César Martínez.
César Martínez grew up in Laredo, Texas and attended Texas A&M University at Kingsville. While at the Kingsville campus he formed friendships with several Latino artists who like himself, expressed in their paintings and drawings their own South Texas experience.
Together these South Texas artists constituted the early creative developers of the Texas Chicano art movement. These artists included Carmen Lomas Garza, Santa Barraza, Amado Peña, and José Rivera. After graduation, Martinez moved to San Antonio, Texas where he joined San Antonio College art professor and artist Mel
Casas in forming the famed Con Safos art group. Con Safos is widely considered the first Chicano art organization in Texas.
Martínez’ borderland environment greatly influenced his early artistic subjects. As a young teen Martínez crossed the border nearly every weekend to visit family, shop at the Gran Mercado (an open market that dated back to the 19th century), as well as attend bullfights at the Nuevo Laredo Plaza de Toros. In some of his early works, Martínez painted a jaguar, which represented Pre-Columbian Indigenous culture, in confrontation with a bull, which represented the Spanish newcomers to Mexico.
Martínez considers himself a Mestizo, a blend of Indian and European cultures, an identity commonly accepted by Mexicans. In a well known self portrait, his facial features are divided: one half features a jaguar, while the opposite half is that of a bull.
Martínez is probably best known for his “Bato” or “Pachuco” series. In his “El Pantalon Rosa” (1984), Martínez captures the essence of an iconic figure from his barrio in Laredo at a time when “Pachuquismo” was in vogue in many of the borderland barrios. The community had several names for these stylish youth, including “Cholos” and “Chucos.” The later term was a shortening of “Pachuco” and seemed to originate in El Paso.
Looking carefully at the full range of Martínez’ work, we find that not all his subjects fall into this “Bato” category. As he explained to me, the source of many of his visual images of men and women come from dusty old high school yearbooks of the 1940s and 1950s and even the obituary pages of his hometown.
Martínez works with paper, canvas, wood, and metal and while he mostly paints with oils and acrylics, he also paints with watercolor. Several of his wood construction pieces have been included in museum exhibitions in San Antonio. The University of Houston Downtown campus recently included several of his prints and watercolors in an exhibit of Latino art.

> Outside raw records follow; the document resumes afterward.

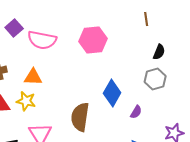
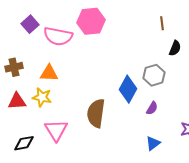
brown line: (146, 19) -> (162, 23), moved
pink hexagon: (93, 40) -> (91, 21), moved
gray hexagon: (155, 79) -> (154, 75), moved

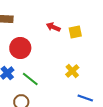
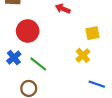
yellow square: (75, 32) -> (92, 33), moved

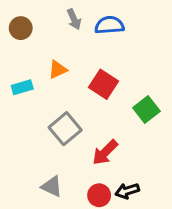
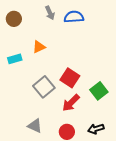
red square: (104, 84) -> (70, 78), moved
green square: (146, 109) -> (99, 91), moved
black arrow: (127, 191) -> (96, 129), moved

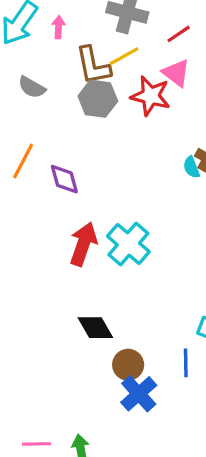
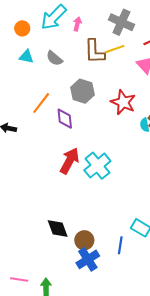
red star: (151, 96) -> (123, 102), moved
gray hexagon: (98, 99) -> (82, 91), moved
black diamond: (95, 328) -> (58, 229), moved

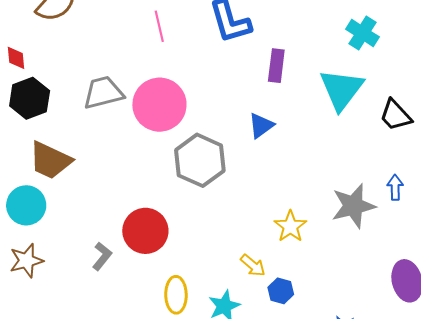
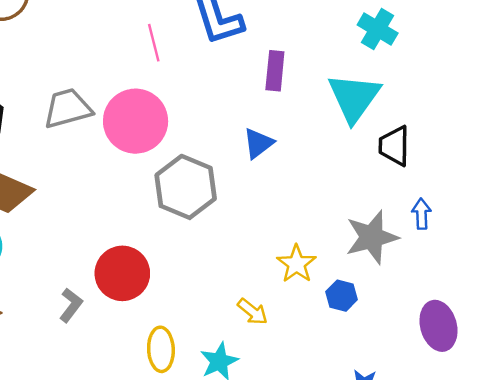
pink line: (159, 26) -> (154, 43), moved
black trapezoid: (395, 115) -> (394, 146), moved, turned 45
blue hexagon: (281, 291) -> (342, 296), moved

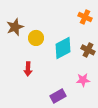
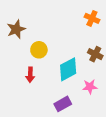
yellow circle: (36, 38) -> (39, 50), moved
cyan diamond: (63, 48) -> (68, 69), moved

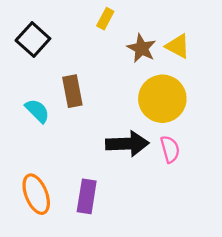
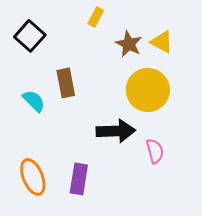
pink semicircle: (170, 149) -> (155, 151), moved

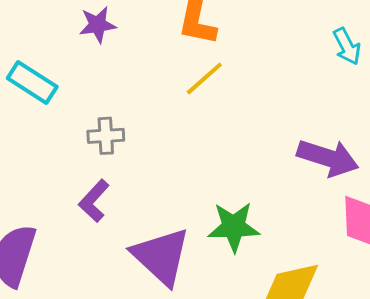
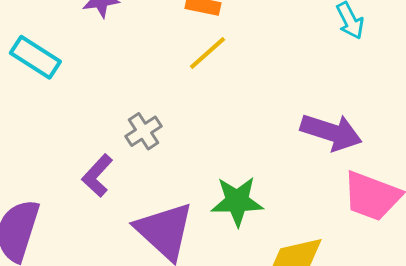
gray cross: (106, 136) -> (144, 131), moved, turned -30

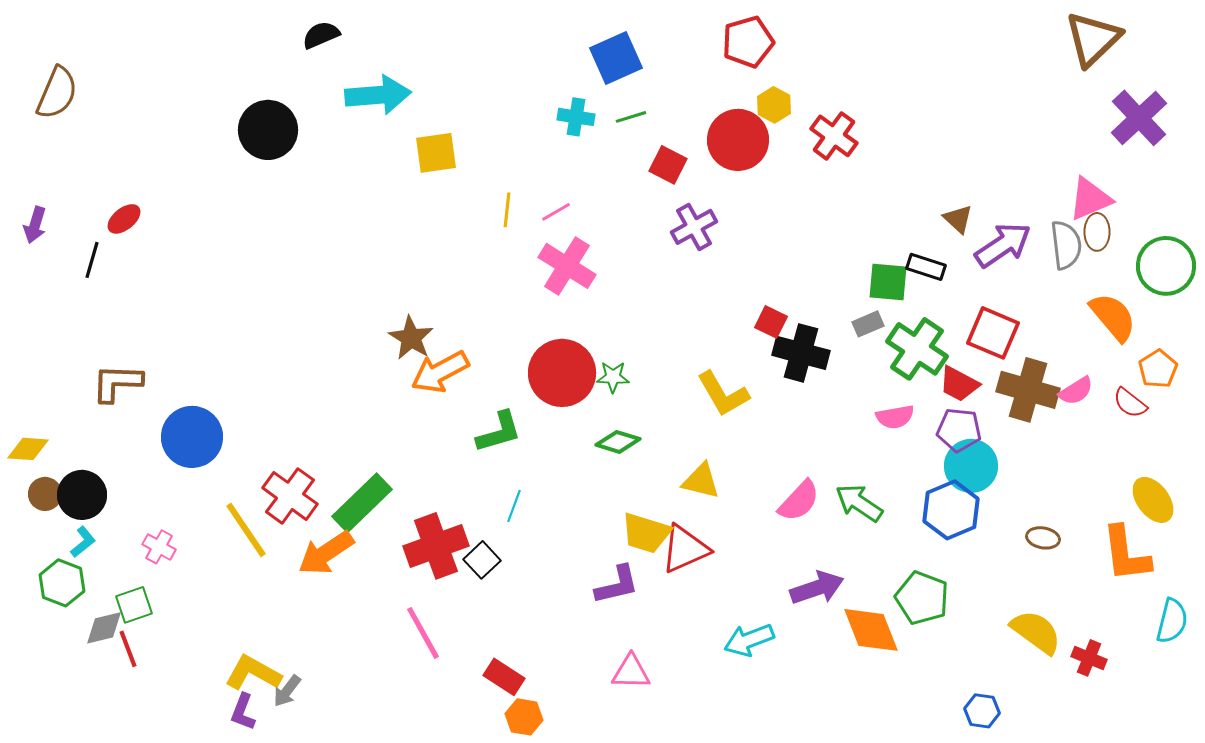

Martínez is a prime interpreter of what it means to live in a society strongly influenced by Mexican, American, and border culture. His well known paintings include portraits of faith healer Pedro Jaramillo, bull fighters, and the Virgen de Guadalupe. Art historian George Vargas wrote in his book Contemporary Chicano Art that César Martínez “paints funky portraits of neighborhood inhabitants, not pictures of society’s rich and elite.” Many of Martínez’ well known portraits were included in the Cheech Marin Chicano Visions exhibition which traveled to numerous major cities in the United States. Recently, at the request of The Smithsonian American Art Museum, my wife and I donated one of his “blue Bato with sunglasses” series for their upcoming Latino print exhibition scheduled for Washington DC in 2020.
Martínez’ solo exhibition at the McNay Museum of San Antonio in 1999 was the first ever by a Latino. He has been included in CARA: Chicano Art: Resistance and Affirmation 1965-1985 , organized by the Smithsonian Institute; and Hispanic Art in the United States , The Museum of Fine Arts, Houston. He has also shown at the Mexican Fine Arts Museum, Chicago; Museo de Arte Moderno, Mexico City; and the Contemporary Arts Museum, Houston.